Elevado ao patamar de arte na década de 1970, principalmente pelas mãos de Jean-Michel Basquiat, o grafite enquanto movimento de contracultura se expandiu. A manifestação artística se mostrou ainda mais política no continente africano, onde passou a ser criminalizada pelo ex-presidente e ditador do Egito, Horni Mubarak, por ampliar as manifestações contra o regime opressor.

No Brasil a arte ganhou força nos anos 2000 e se consagrou principalmente na cidade de São Paulo, com uma leva de artistas das periferias. Mauro Neri, grafiteiro do Grajaú, na Zona Sul, é um dos precursores da arte na cidade e no país.

Negro, professor e filho de nordestinos, o artista de 39 anos é conhecido na cidade pela casinha e conjugações com a palavra “ver”. “Comecei a fazer variações dessa escrita, em especial ver: Busca ver, o que busca ver, a gente precisa ver… Ver, viver e ver a cidade.”, conta.

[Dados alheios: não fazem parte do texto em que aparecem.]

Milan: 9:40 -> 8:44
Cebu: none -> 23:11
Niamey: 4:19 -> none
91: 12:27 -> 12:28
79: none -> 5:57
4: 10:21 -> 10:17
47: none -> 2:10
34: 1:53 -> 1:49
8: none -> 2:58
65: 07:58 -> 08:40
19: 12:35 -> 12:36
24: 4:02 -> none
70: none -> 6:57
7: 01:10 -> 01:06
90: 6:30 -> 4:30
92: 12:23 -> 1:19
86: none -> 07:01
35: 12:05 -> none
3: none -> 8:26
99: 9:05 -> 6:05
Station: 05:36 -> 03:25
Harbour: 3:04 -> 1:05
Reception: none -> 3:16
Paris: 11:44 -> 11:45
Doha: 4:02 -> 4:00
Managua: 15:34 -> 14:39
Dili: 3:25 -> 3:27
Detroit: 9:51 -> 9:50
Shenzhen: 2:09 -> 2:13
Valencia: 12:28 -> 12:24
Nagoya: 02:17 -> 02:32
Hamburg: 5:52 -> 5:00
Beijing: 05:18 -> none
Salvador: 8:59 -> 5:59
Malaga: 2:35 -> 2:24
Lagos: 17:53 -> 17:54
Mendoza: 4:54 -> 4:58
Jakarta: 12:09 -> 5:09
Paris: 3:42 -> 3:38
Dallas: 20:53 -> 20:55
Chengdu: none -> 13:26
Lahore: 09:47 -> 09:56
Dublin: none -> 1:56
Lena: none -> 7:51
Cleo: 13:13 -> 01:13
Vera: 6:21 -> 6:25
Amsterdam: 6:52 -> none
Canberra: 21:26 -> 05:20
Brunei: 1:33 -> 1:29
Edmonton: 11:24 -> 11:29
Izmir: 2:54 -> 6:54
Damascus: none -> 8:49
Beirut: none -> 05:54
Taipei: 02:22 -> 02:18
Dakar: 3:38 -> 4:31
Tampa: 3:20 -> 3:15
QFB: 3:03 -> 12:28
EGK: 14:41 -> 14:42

As frases que se espalham pelos muros paulistanos há mais de 15 anos renderam uma série de projetos pessoais que levaram Neri até a Academia de Belas Artes de Bolonha, na Itália, onde além de estudar, ele também fez exposições e desenvolveu outros projetos. Ao voltar para o Brasil, o artista também esteve à frente do Cartograffiti, iniciativa com o objetivo de ligar à periferia ao centro através da arte de rua. Diante do intuito de levantar questões sobre o direito à cidade, Neri precisou lidar com a política de apagamento do poder executivo do município.

“Conseguimos o recurso e as autorizações das subprefeituras. No meio do processo, antes mesmo de terminar as intervenções, percebemos que a própria prefeitura, que foi quem autorizou, estava apagando os nosso grafites”, lembra.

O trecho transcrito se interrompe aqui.